I think I heard somewhere that Americans like lists, compared to who, I don't know. If you "google" the phrase "top ten lists," millions of hits come up. Googling may not be a meaningful research method however, because if you google "jitterbug hamsters," just to pick a random nonsense phrase, 40,000 hits come up. There is no denying that lists are fun, addictive and marketable though, maybe not to everyone, maybe mostly to Americans, but without a doubt lists are out there on every subject imaginable. Probably even lists of hamsters who blog or jitterbug. Oh, nevermind.
Next! Speaking of book lists, Critical Mass posts Lizzie Skurnick's Top Five For Spring which is part of a series of posts labeled "What are you looking forward to reading?" The professional reviewers who are members of the National Book Critics Circle Board of Directors who contribute to this blog share what 2007 books they plan to read.
Lizzie Skurnick writes, "Christopher Buckley, Boomsday: We recently realized--and we're ashamed to admit--we have always stayed away from Christopher Buckley because of some latent association with William F. Buckley, Jr. We're sorry! And we want to see if he's America's answer to David Lodge." Always on the lookout for really funny humor writing, I've been looking forward to that book too. I read that Buckley, fils, admires P.G. Wodehouse, so that puts him up several notches in my estimation.

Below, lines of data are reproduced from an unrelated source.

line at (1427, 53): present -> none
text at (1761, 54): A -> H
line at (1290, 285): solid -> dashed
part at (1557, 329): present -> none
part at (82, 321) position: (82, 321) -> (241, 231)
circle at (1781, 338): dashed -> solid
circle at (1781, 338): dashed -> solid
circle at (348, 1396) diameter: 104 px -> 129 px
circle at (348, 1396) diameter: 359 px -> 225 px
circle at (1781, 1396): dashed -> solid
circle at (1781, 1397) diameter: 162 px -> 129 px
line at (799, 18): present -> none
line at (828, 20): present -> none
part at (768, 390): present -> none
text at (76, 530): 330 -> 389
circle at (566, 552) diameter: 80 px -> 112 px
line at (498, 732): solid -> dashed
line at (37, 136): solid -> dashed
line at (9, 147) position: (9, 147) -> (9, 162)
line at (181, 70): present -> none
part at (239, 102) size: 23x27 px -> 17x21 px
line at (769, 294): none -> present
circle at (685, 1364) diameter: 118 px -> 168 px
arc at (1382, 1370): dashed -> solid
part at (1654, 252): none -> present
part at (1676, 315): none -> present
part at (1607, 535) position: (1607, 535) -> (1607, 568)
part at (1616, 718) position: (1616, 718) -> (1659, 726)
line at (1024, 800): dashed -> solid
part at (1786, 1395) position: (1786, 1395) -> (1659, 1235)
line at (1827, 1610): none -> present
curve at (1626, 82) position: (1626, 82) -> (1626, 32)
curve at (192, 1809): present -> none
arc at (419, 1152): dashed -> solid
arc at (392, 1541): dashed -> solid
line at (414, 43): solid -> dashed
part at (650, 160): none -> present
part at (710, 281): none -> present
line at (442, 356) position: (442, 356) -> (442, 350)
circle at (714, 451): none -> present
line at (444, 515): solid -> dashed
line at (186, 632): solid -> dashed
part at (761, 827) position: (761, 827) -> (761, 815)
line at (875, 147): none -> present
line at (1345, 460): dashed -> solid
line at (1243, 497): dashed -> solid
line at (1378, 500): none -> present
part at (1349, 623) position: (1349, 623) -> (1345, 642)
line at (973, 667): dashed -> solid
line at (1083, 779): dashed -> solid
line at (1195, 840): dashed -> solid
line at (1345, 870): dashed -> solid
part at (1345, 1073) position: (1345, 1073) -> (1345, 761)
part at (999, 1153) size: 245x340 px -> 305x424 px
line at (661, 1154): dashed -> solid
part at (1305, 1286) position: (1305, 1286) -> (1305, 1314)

Finally, the literary blogosphere brings us Memoir Week at Slate. Starting with The Woman Warrior at 30, columnist Jess Row writes, "Maxine Hong Kingston's The Woman Warrior: Memoirs of a Girlhood Among Ghosts was published 30 years ago last fall, at a time when Chinese-Americans evoked few associations in the American consciousness other than laundry, chop suey, and Bruce Lee."